Most portfolios are faring pretty well these days. The major market indexes hit fresh highs on Friday, but not every stock is playing along. Chewy (CHWY 2.99%) is one of the former market darlings that didn't get the memo.

The online retailer of pet supplies has seen its shares sent to the doghouse. Chewy stock has plummeted 55% over the past year, down a blistering 85% from the all-time high it hit three years ago. This might seem to be a lousy time to warm up to this out-of-favor investment, but with a telltale financial report coming later this month this could also be the sound of a food bowl filling up. Let's see why Chewy could finally turn things around in March.

Its bite is worse than its bark

Business has slowed considerably for Chewy. Net sales rose just 8% in its fiscal third quarter, ended Oct. 29, just shy of market expectations. Chewy's CEO would point out how the platform grew market share relative to the industry's growth in the low single digits, but it wasn't enough. After seven consecutive quarters of posting top-line growth in the teens -- and much headier year-over-year gains before that -- it's the first time that Chewy failed to deliver a double-digit increase in net sales.

It gets worse. Chewy closed out the fiscal third quarter with 20.3 million active customers, slightly below where it was three months and a year earlier. The news wasn't better on the other end of the income statement where a prior year's profit swung to a loss. Chewy also hosed down its fiscal year guidance, eyeing fiscal fourth-quarter net sales below where the analysts were perched.

There were bright spots in the brutal report. Net sales rose despite the dip in customers because trailing net sales per active customer have risen 14% over the past year. Gross margin also improved. The percentage of sales using Chewy's Autoship feature -- where orders set to ship automatically at set intervals are discounted -- has widened to 76.4% of the revenue mix.
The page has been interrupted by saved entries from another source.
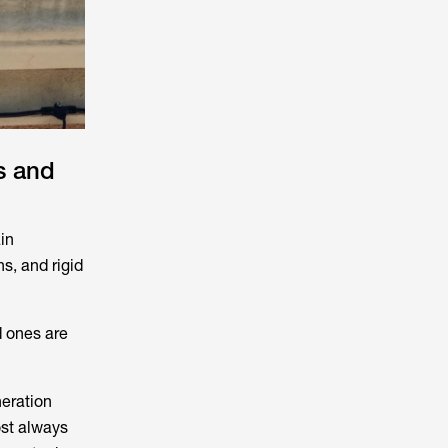
s and
in
ns, and rigid
d ones are
neration
ost always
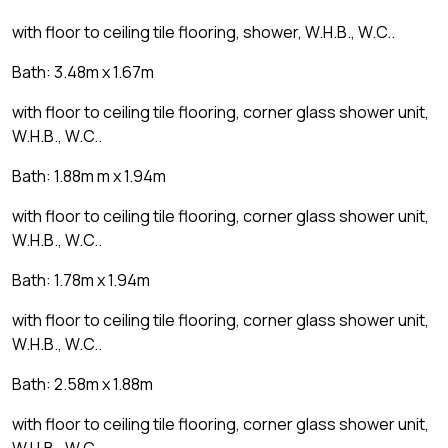
with floor to ceiling tile flooring, shower, W.H.B., W.C..
Bath: 3.48m x 1.67m
with floor to ceiling tile flooring, corner glass shower unit,
W.H.B., W.C..
Bath: 1.88m m x 1.94m
with floor to ceiling tile flooring, corner glass shower unit,
W.H.B., W.C..
Bath: 1.78m x 1.94m
with floor to ceiling tile flooring, corner glass shower unit,
W.H.B., W.C..
Bath: 2.58m x 1.88m
with floor to ceiling tile flooring, corner glass shower unit,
The bad news outweighs the good news. There's no sugarcoating that coarse coat. Chewy stock still deserves a better stock chart.

Two dogs smiling on a grassy field surrounded by chew toys.

Image source: Getty Images.

An investor's best friend

We're now three months removed from Chewy's brutal third-quarter report. The market has rallied 13%, but Chewy continues to sink. It hit a fresh all-time low less than two weeks ago.

Chewy announcing last week that it would be serving up fresh financials on March 20 sent some investors scrambling for a human-sized Thundershirt to cope with the anxiety. Expectations are lousy. Analysts and Chewy's own guidance call for the continuing deceleration in net sales. Wall Street pros are bracing for a 2% increase in net sales, possibly the first time in Chewy's history that it yields industry market share. They see another small quarterly deficit reversing a prior-year profit.

I'm not going to predict a miraculous turnaround here. The report will be bad. Analysts who keep tabs on online traffic trends and other channel checks haven't chimed in with a positive note in nearly two months. However, the depressed share price finds us at a point where the stock could still begin to recover just on the whiff of a report that isn't horrendous.

Chewy has potential catalysts working in its favor. International expansion and the December launch of its pet health practices offering won't move the needle in this month's report. However, early strength on either front could lead to a rosier outlook for the fiscal 2025 year that began last month. Analysts already see a return to profitability and a 5% increase in net sales for the new year. What if Chewy affirms those targets or feels even more confident? The long-term outlook for the industry is strong as all of the dogs and cats we adopted early in the pandemic are only larger, hungrier, and more active now. It's time for Chewy and other pet food stocks to come back to the market's feeding dish.